% Generated by roxygen2: do not edit by hand
% Please edit documentation in R/textcleaner.R
\name{textcleaner}
\alias{textcleaner}
\title{Text Cleaner}
\usage{
textcleaner(data, miss = 99, partBY = c("row", "col"),
  dictionary = NULL, tolerance = 1)
}
\arguments{
\item{data}{Matrix or data frame.
A dataset of text data.
Participant IDs should be made to be row or
column names to specify whether participants
are by row or column (see argument \code{partBY}).
If no IDs are provided, then their order in the corresponding
row (or column is used).
A message will notify the user how IDs were assigned}

\item{miss}{Numeric or character.
Value for missing data.
Defaults to \code{99}}

\item{partBY}{Character.
Are participants by row or column?
Set to \code{"row"} for by row.
Set to \code{"col"} for by column}

\item{dictionary}{Character vector.
Can be a vector of a corpus or any text for comparison.
Dictionary to be used for more efficient text cleaning.
Defaults to \code{NULL}, which will use \code{\link[SemNetDictionaries]{general.dictionary}}

Use \code{dictionaries()} or \code{find.dictionaries()} for more options
(See \code{\link{SemNetDictionaries}} for more details)}

\item{tolerance}{Numeric.
The distance tolerance set for automatic spell-correction purposes.
This function uses the function \code{\link[stringdist]{stringdist}}
to compute the \href{https://en.wikipedia.org/wiki/Damerau-Levenshtein_distance}{Damerau-Levenshtein}
(DL) distance, which is used to determine potential best guesses.

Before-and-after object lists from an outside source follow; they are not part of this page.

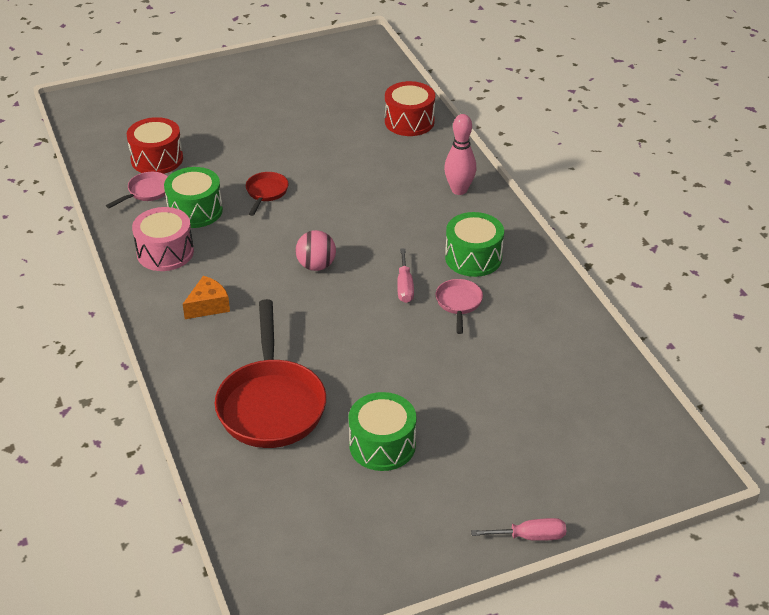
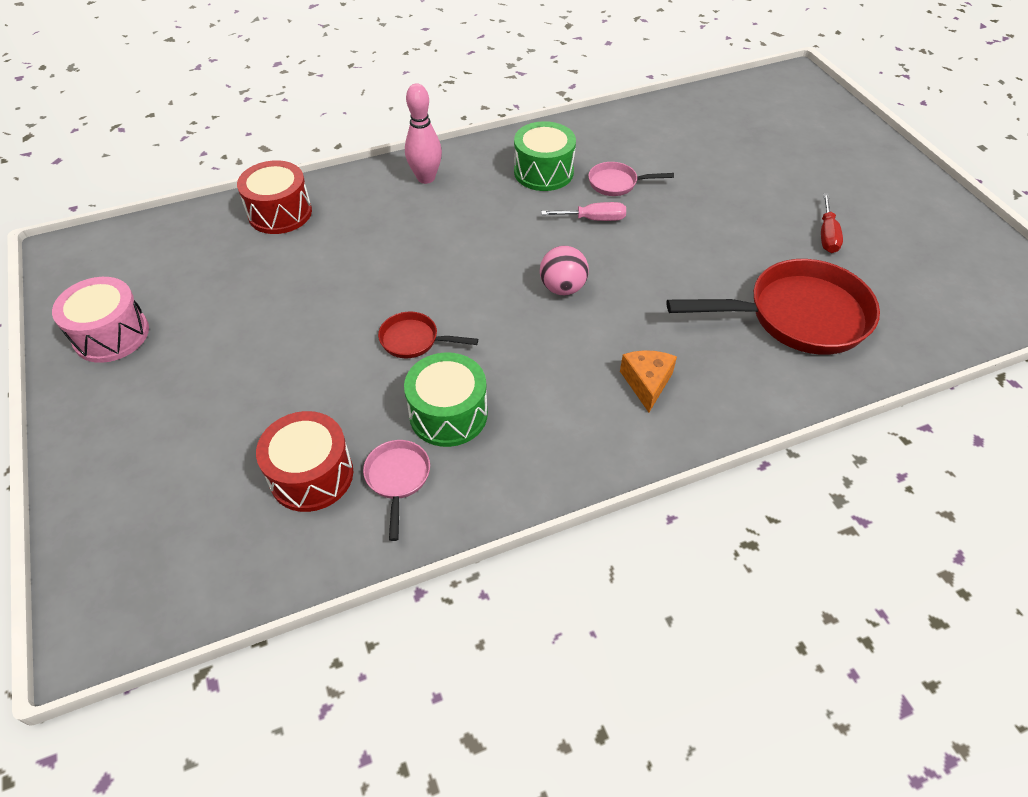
camera: 90 degrees left, 10 degrees up
pink pan [106,172,168,208] -> pink pan turned 45 degrees clockwise [363,440,430,541]
pink drum [132,207,194,271] -> pink drum moved to [52,277,149,363]
orange cheese [183,276,230,319] -> orange cheese turned 45 degrees clockwise [620,350,677,412]
green drum [349,392,417,471] -> red screwdriver [821,193,843,253]
pink screwdriver [471,518,566,541] -> none

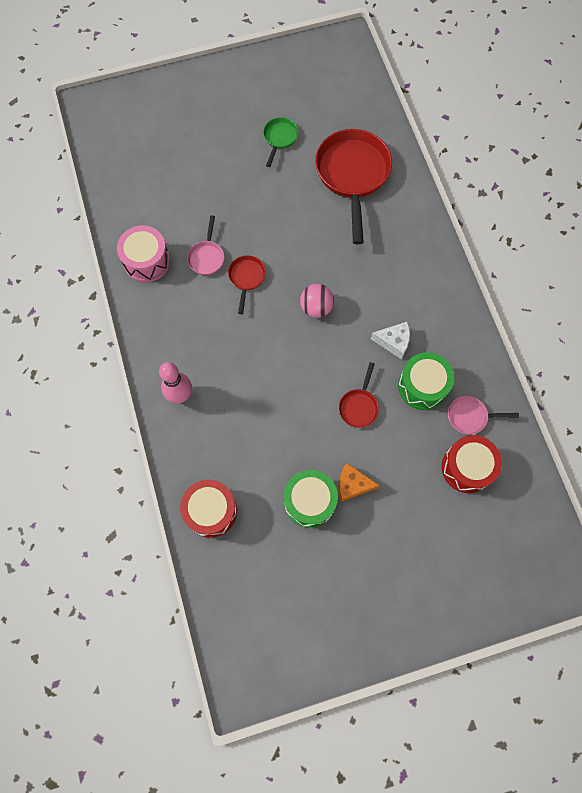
camera: 85 degrees left, 20 degrees up
pink drum [52,277,149,363] -> pink drum moved to [117,225,170,282]
green drum [514,121,576,191] -> green drum moved to [284,470,338,528]
pink screwdriver [541,202,626,221] -> red pan [228,255,266,314]
orange cheese [620,350,677,412] -> orange cheese moved to [338,463,380,502]
red screwdriver [821,193,843,253] -> green pan [263,117,298,167]
none -> white cheese [371,322,410,359]

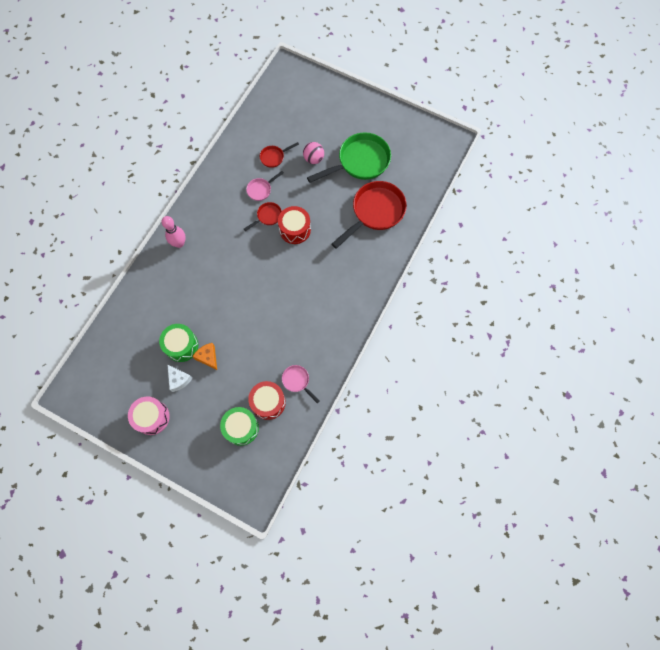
camera: 45 degrees right, 0 degrees up
pink drum [117,225,170,282] -> pink drum moved to [128,396,170,435]
red drum [180,480,237,538] -> red drum moved to [278,206,311,244]
green pan [263,117,298,167] -> green pan [307,132,391,183], size x2.13
pink ball [300,284,334,318] -> pink ball moved to [303,142,324,164]
red pan [339,362,379,428] -> red pan moved to [260,142,299,168]
white cheese [371,322,410,359] -> white cheese moved to [167,364,193,392]
green drum [398,352,454,410] -> green drum moved to [220,407,259,446]

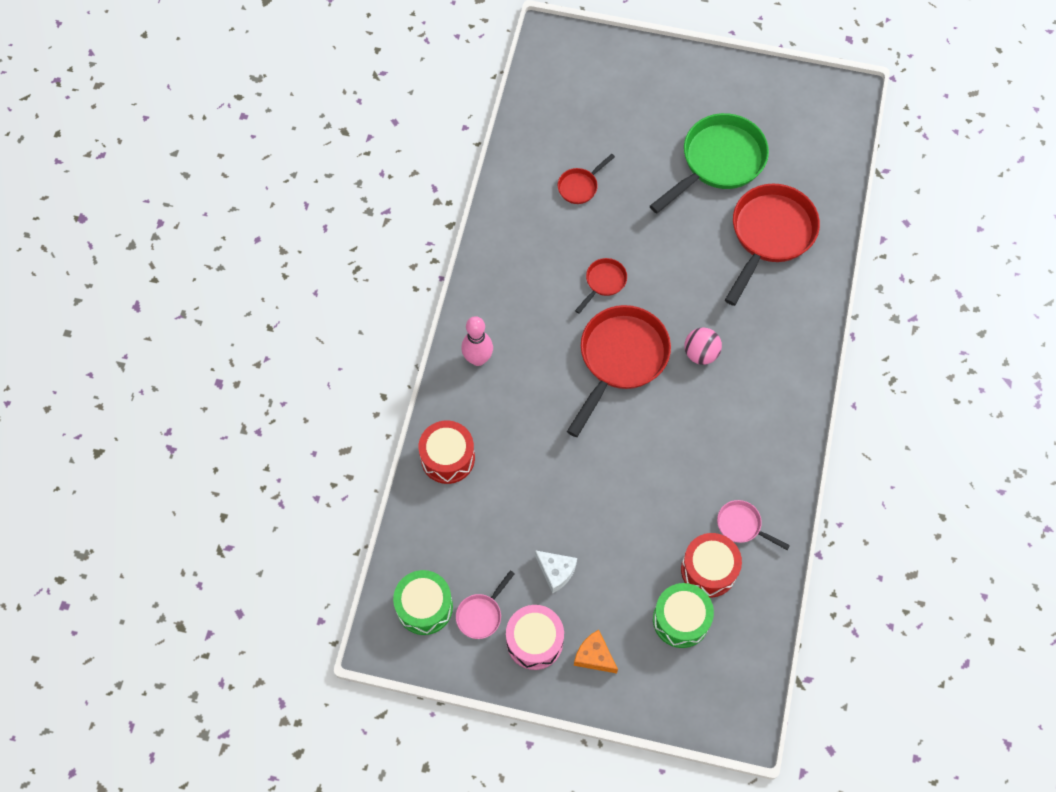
camera: 15 degrees left, 5 degrees down
green drum [159,324,198,362] -> green drum moved to [393,570,453,635]
orange cheese [192,343,217,370] -> orange cheese moved to [574,630,618,674]
pink pan [246,171,284,201] -> pink pan moved to [456,570,515,639]
red drum [278,206,311,244] -> red drum moved to [418,421,475,484]
pink ball [303,142,324,164] -> pink ball moved to [684,328,722,365]
none -> red pan [567,305,671,437]

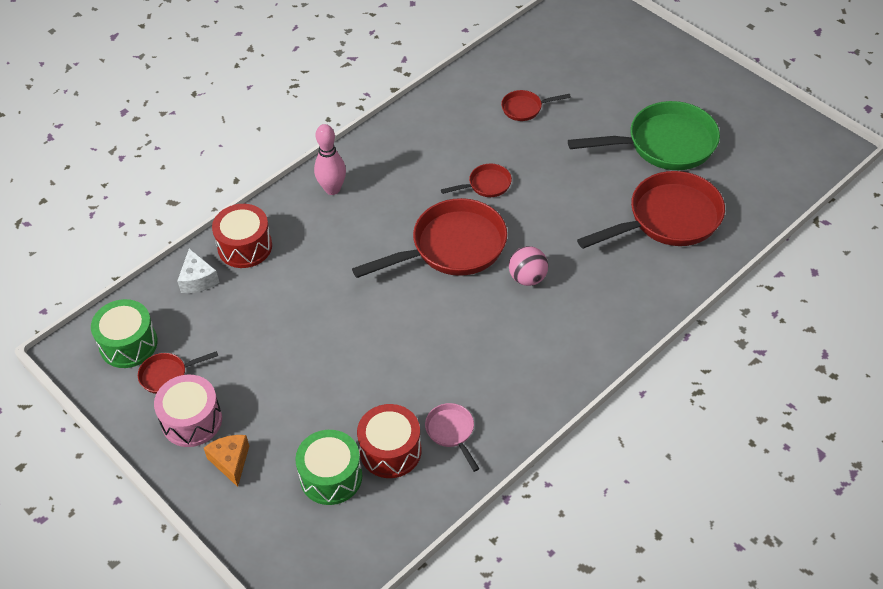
camera: 35 degrees right, 15 degrees down
pink pan [456,570,515,639] -> red pan [138,351,218,394]
white cheese [535,550,577,594] -> white cheese moved to [177,248,220,293]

Unique words (i.e., \emph{n} = 1) that are within the (distance) tolerance are
automatically output as best guess responses, which are then passed through
\code{\link[SemNetCleaner]{word.check.wrapper}}. If there is more than one word
that is within or below the distance tolerance, then these will be provided as potential
options.

The recommended and default distance tolerance is \code{tolerance = 1},
which only spell corrects a word if there is only one word with a DL distance of 1.}
}
\value{
This function returns a list containing the following objects:

\item{binary}{A matrix of responses where each row represents a participant
and each column represents a unique response. A response that a participant has provided is a '\code{1}'
and a response that a participant has not provided is a '\code{0}'}

\item{responses}{A list containing two objects:

\itemize{

\item{clean.resp}{A response matrix that has been spell-checked and de-pluralized with duplicates removed.
This can be used as a final dataset for analyses (e.g., fluency of responses)}

\item{orig.resp}{The original response matrix that has had white spaces before and
after words response. Also converts all upper-case letters to lower case}

}

}

\item{spellcheck}{A list containing three objects:

\itemize{

\item{\code{full}}
{All responses regardless of spell-checking changes}

\item{\code{unique}}
{Only responses that were changed during spell-check (includes
correct responses that were changed to singular form and lower case)}

\item{\code{auto}}
{Only the incorrect responses that were changed during spell-check}

}

}

\item{removed}{A list containing two objects: 

\itemize{

\item{\code{rows}}
{Identifies removed participants by their row (or column) location in the original data file}

\item{\code{ids}}
{Identifies removed participants by their ID (see argument \code{data}}

}

}

\item{partChanges}{A list where each participant is a list index with each
response that was been changed. Participants are identified by their ID (see argument \code{data}).
This can be used to replicate the cleaning process and to keep track of changes more generally.
Participants with \code{NA} did not have any changes from their original data
and participants with missing data are removed (see \code{removed$ids})}
}
\description{
An automated cleaning function for spell-checking, de-pluralizing,
removing duplicates, and binarizing text data
}
\details{
When working through the menu options in \code{\link[SemNetCleaner]{textcleaner}},
there may be mistakes. For instance, selecting to \code{REMOVE} a response when really
all you wanted to do was \code{RENAME} a response. There are a couple of options:

RECOMMENDED

1. You can make a note in your \code{R} script for the change you wanted
to make (you can keep moving through the cleaning process).
After the cleaning process is through, you can check the \code{spellcheck$unique}
output of \code{\link[SemNetCleaner]{textcleaner}} to see what changes
you made. To correct any changes you made in the cleaning process,
you can use the \code{\link[SemNetCleaner]{corr.chn}} function

NOT RECOMMENDED

2. You can use \code{esc} to exit out of a menu selection process.
This is NOT recommended because you will lose all changes that
you've made up to that point
}
\examples{
# Toy example
raw <- open.animals[c(1:10),-c(1,2)]

# Clean and prepocess data
clean <- textcleaner(raw, partBY = "row", dictionary = "animals")
\donttest{
#Full test
clean <- textcleaner(open.animals[,-1], partBY = "row", dictionary = "animals")
}

}
\references{
Hornik, K., & Murdoch, D. (2010).
Watch Your Spelling!.
\emph{The R Journal}, \emph{3}, 22-28.
doi:\href{https://doi.org/10.32614/RJ-2011-014}{10.32614/RJ-2011-014}
}
\author{
Alexander Christensen <alexpaulchristensen@gmail.com>
}